*** Begin section ***
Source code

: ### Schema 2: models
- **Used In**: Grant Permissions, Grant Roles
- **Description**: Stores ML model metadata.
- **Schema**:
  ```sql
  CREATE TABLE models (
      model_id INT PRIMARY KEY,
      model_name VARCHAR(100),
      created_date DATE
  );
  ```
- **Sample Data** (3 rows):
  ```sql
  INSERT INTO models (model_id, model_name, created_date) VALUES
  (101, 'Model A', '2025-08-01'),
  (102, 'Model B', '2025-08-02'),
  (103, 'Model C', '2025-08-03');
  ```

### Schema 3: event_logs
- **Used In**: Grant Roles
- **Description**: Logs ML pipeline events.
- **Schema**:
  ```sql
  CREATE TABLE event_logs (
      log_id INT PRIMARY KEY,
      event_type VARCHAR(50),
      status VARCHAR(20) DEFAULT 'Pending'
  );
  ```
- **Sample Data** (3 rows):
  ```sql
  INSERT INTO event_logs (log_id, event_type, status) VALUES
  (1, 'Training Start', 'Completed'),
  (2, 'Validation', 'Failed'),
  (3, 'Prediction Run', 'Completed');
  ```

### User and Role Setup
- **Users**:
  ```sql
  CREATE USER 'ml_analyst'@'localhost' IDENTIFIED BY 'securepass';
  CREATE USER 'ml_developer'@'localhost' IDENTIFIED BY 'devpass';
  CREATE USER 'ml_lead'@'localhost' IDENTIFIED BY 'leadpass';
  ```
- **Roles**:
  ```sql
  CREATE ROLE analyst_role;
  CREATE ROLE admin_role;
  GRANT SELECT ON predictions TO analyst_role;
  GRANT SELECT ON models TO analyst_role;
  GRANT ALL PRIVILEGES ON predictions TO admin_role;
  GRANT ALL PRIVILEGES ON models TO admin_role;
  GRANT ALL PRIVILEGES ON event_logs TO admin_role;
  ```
*** End section ***
*** Begin section ***
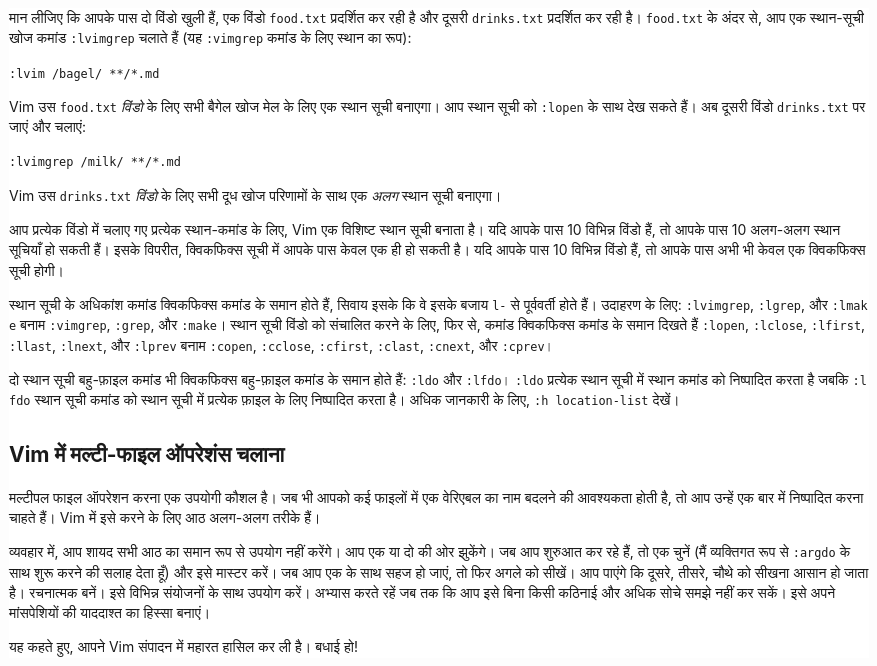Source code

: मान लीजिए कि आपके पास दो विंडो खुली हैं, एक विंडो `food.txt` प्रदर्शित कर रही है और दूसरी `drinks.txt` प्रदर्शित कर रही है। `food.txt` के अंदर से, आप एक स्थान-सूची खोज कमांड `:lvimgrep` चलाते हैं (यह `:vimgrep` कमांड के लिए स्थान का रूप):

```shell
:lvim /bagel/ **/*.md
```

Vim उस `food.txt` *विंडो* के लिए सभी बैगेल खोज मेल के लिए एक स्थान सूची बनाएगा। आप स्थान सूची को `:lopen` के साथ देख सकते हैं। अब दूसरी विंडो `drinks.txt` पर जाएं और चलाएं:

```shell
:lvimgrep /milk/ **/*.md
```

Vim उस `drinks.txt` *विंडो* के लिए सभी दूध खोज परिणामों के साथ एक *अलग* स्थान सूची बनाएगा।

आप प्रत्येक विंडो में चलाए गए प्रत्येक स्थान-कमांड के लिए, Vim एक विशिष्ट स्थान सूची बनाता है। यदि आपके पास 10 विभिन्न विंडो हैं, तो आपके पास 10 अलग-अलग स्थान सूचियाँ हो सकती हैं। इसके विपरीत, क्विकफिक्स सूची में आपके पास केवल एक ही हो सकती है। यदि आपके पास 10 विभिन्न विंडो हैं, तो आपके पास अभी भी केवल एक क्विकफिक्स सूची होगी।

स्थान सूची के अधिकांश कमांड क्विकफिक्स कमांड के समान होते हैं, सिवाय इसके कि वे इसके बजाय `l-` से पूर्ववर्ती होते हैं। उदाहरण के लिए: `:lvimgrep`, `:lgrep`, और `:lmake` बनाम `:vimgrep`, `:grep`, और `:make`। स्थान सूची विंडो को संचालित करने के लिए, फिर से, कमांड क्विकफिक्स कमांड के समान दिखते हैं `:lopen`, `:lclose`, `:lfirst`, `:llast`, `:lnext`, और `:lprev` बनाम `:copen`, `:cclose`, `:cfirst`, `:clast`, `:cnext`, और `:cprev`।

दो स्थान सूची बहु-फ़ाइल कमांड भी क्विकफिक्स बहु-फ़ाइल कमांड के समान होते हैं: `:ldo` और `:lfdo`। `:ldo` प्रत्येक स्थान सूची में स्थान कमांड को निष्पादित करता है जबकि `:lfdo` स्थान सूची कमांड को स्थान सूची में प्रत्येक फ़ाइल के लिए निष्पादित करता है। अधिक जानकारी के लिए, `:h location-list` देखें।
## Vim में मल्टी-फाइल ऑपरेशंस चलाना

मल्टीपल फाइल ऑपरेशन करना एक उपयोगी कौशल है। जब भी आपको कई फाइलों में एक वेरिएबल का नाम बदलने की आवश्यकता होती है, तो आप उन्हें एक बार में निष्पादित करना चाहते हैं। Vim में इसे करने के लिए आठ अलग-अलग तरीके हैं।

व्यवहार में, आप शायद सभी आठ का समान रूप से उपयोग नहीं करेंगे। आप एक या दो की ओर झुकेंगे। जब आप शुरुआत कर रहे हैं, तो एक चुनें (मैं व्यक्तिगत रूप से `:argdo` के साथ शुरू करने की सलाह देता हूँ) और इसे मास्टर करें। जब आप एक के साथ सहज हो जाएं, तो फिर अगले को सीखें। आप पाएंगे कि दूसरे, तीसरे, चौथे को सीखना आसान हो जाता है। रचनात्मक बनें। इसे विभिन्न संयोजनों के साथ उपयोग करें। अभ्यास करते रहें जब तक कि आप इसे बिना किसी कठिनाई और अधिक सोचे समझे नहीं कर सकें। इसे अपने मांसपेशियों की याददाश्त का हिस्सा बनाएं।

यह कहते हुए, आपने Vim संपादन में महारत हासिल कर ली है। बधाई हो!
*** End section ***
▶ [Problem details]: Going through the material above, how many lines contain the word "TABLE"? Write only the number.

▶ [Reply]: 2